For ground-penetrating radar (GPR) detection, multiphase heterogeneous pavement models were built and on-site detections were conducted. The statistic distribution rules of relative permittivity in pavement materials including asphalt mixture and cement-stabilized macadam were determined, and the heterogeneous error correction method of the layer thickness and distress buried depth were studied. The heterogeneous interferences in the A-scan curve before and after interlayer reflection wave filtering were quantified. The relationship between the crack width and homogeneous reflection wave was proposed, and the heterogeneous interference on the identification of the internal crack in the surface layer was discussed. The results show that the relative permittivity values of the surface and base layers obey Gaussian distribution obviously. Heterogeneous error formulas of the layer thickness and distress buried depth were proposed, and the concept of assurance rate was introduced in the error correction.
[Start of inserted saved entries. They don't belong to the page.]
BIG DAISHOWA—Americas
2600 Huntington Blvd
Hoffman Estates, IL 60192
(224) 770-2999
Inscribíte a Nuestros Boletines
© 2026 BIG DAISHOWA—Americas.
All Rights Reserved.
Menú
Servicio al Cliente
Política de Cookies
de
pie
The heterogeneous interference ratio (HIR) index was proposed to represent the heterogeneous interference in A-scan curves, and its Gaussian distribution characteristics were put forward. The heterogeneous interference increases with the wave frequency increase, and the standard deviation of HIR in the surface layer is higher than that in the base layer because of its finer gradation. The average value subtraction method filters the interlayer boundary reflection wave, which has no or minimal influence on the mean value and standard deviation of HIR, respectively. The crack interference ratio (CIR) index was proposed to quantify the heterogeneous interference on the crack reflection wave. Higher wave frequency, wider crack width, and higher water content of the crack medium are conducive to decrease the heterogeneous interference on the crack identification. The reflection waves of the millimeter-scale internal cracks have close magnitude compared with the heterogeneous interference wave, so filtering the heterogeneous interference wave is the premise to identify the millimeter-scale internal cracks in the surface layer.